Lots of interesting questions got asked and here are some of the responses that seem most interesting from a decisioning perspective:

  • In memory analytics will change the way high end analytics are deployed. Focused on a variety of partners to bring new approaches, new techniques into high-end analytic space. Still expect to work with SPSS in this regard but also looking for new technologies that take advantage from the ground up of in-memory analytics.
  • Business by Design, SAP’s easy to configure on-demand (SaaS) offering, is coming out this summer. Will be interesting to see the extent to which business rules are used to make it configurable.
  • Interesting challenge for a company like SAP is that different product lines, different deployment options have a different cycle. On premise software, for instance, cannot be updated too often as customers don’t want to constantly re-install. On-demand software, however, gets updated more often and on-device software is driven by a very dynamic consumer technology market. This is a large scale change, ensuring that different parts of the company can operate on the right timescale while remaining part of the same company. Personally I think that rules-based decision evolution is a key element of this and I hope to see some sign that SAP thinks this way too.
  • Asked about mergers and acquisitions – the point was made that Oracle has been much more aggressive – Bill and Jim acknowledged that they are going to be more aggressive going forward while remaining focused on innovation and an integrated, coherent business application suite rather than generating growth through acquisitions.
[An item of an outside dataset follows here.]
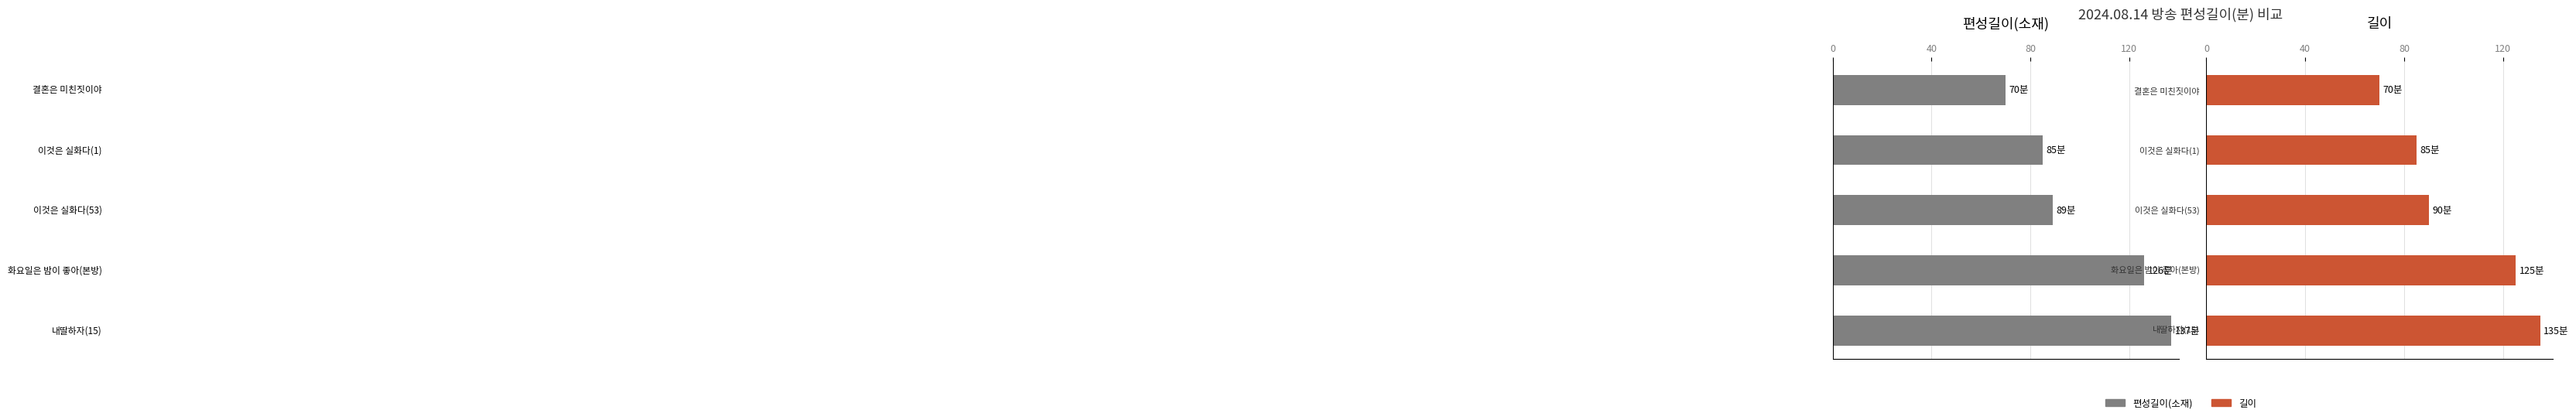

Is the value of 길이 at 40 greater than the value of 편성길이(소재) at 80?

Yes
As more and more established customers have been acquired (up to the acquisition of Chordiant by Pegasystems today) this is an interesting topic – increasingly SAP will have no option to grow through acquisitions but this may suit their corporate culture better anyway.
  • Asked about the trend (Oracle, IBM) to mix hardware and software they replied that they see a heterogeneous world that is in constant flux – customers never own one vendor’s complete set – so being good at working in this environment is key. Eliminating layers using hardware is good but they see working with multiple partners not owning their own. This requires collaboration with a mix of hardware partners rather than acquiring and integrating their own hardware. Customers don’t want vendor lock-in, they buy a business outcome not a “stack”.
  • SAP is not worried about the ownership of Java by Oracle – they see a vibrant, open, multi-company ecosystem around Java and don’t expect Oracle’s ownership to impact this. Interestingly they made the point that programming languages come and go and that Java is not therefore the be-all and end-all.

Interesting conversation, nice degree of openness and responsiveness – much improved over SAP TechEd where avoiding questions was the order of the day.